If your museum is like most others, you probably already have an email list. But are you using it to its fullest potential? Here are seven tips to help you send emails that drive engagement and inspire more visits to your museum.
7 Tips for Museum Email Marketing
1. Create visually stunning emails that are optimized for mobile viewing.
You boost your museum’s reputation with emails that are visually attractive to your target demographic. What typically attracts consumers? Vivid colors, bold images and shots of people. Check out email galleries such as this one from Campaign Monitor or Copper’s Charity Email Gallery for inspiration.
With so many consumers checking their email on their mobile devices, it is crucial that you make sure yours are optimized to work well and look fantastic on mobile phones and tablets.
2. Find the right tone.
Getting the right mix of professionalism and friendliness sets your museum’s emails apart from other emails that are either too casual or impersonal. You cannot appeal to each consumer individually, but you can make sure your emails speak to the mindset of the people you are targeting.

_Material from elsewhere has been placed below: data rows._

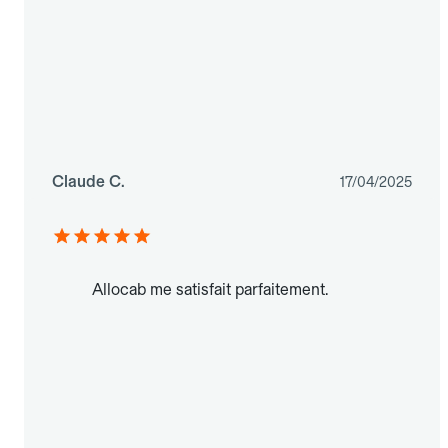
Claude C.
17/04/2025
Allocab me satisfait parfaitement.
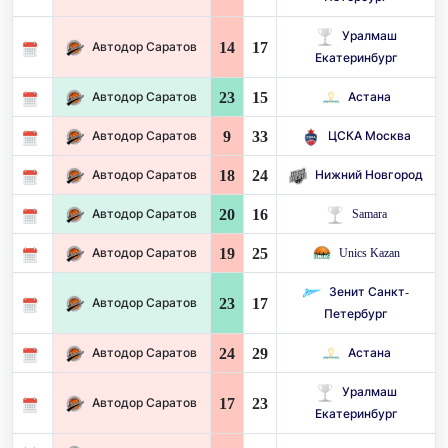
Уралмаш
14
17
Автодор Саратов
Екатеринбург
23
15
Автодор Саратов
Астана
9
33
Автодор Саратов
ЦСКА Москва
18
24
Автодор Саратов
Нижний Новгород
20
16
Автодор Саратов
Samara
19
25
Автодор Саратов
Unics Kazan
Зенит Санкт-
23
17
Автодор Саратов
Петербург
24
29
Автодор Саратов
Астана
Уралмаш
17
23
Автодор Саратов
Екатеринбург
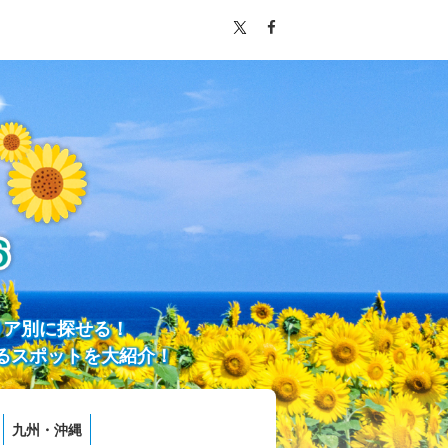
リア別に探せる！
るスポットを大紹介！
九州・沖縄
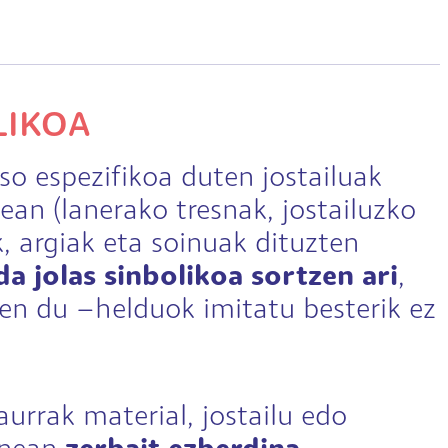
LIKOA
so espezifikoa duten jostailuak
an (lanerako tresnak, jostailuzko
k, argiak eta soinuak dituzten
da jolas sinbolikoa sortzen ari
,
tzen du –helduok imitatu besterik ez
aurrak material, jostailu edo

You also need to write the emails with a unique museum voice. Carefully craft the voice so that consumers identify the style with your museum. Make the emails fun and interesting to read.
3. Always include one call to action.
What do you want people to do when they finish reading your email? Make it something they can do immediately, such as clicking on your email link, sharing on social media, or RSVPing for an event.
Your call to action needs to instruct readers to do just one thing. Too many choices are overwhelming. As Barry Schwartz explains in his TED Talk “The Paradox of Choice,” when people are faced with too many choices, they become paralyzed. In the case of your museum’s email, their response would probably be to do nothing at all.
4. Capitalize on special events.
Email campaigns for special events can inspire consumers to come to your museum. Some of the emails you might send might include:
- Email announcements with calls to action asking people to RSVP or share on social sites.
- Reminder emails right before the event takes place, because people forget to come.
- Thank-yous to attendees after the event with a call to action to keep them engaged. For example, the call to action might remind them they can review the museum online and provide a convenient link.
5. Reward loyalty and build brand ambassadors.
Loyal visitors become brand ambassadors, often talking up your museum to others and bringing along friends when they come, especially if you reward their loyalty. Find out who is opening your emails, clicking on links in them, and sharing on social media. Identify those that are visiting, shopping in or donating to your museum. Once you have these subsets of your email list, send out emails that target each group specifically with special perks for being a top supporter.
6. Get the timing and frequency right.
Timing is a top priority to get the most engagement with your emails. Getting the right frequency takes experimentation and analysis of data. With enough testing, you can see hints that you are sending emails too often. For example, your unsubscribe rate may go up if you are sending out too many.
You also need to make sure you send out the emails at the times of day and days of the week when consumers are most likely to view, consider and act on them. Testing on different days and at different times can help you learn to send them when they will get the most opens and clicks.
As you work on the timing of your emails, consider the type of content you are sending out. For example, if you want people to buy tickets, they are more apt to do it on their lunch break than at bedtime.
7. Activate “sleeping” subscribers with a re-engagement campaign.
Email users tend to stop engaging with brands after the honeymoon period just after they sign up for the list. If the reason stems from something you have done, such as sending too many emails or not making them special enough, you need to fix that immediately. Even if it is because their life has become busier, you need to find a way to “wake them up” so they become active again.
Cleaning up your email list is important. It reduces how often your emails fall into the spam filter, for one thing. First, identify inactive users who haven’t opened in a while. Then, send those people a special email with an offer for a dollar or percentage discount. Include an easy-to-use unsubscribe link so they can get off your email list. You also need to take email addresses off your list if they come back as undeliverable.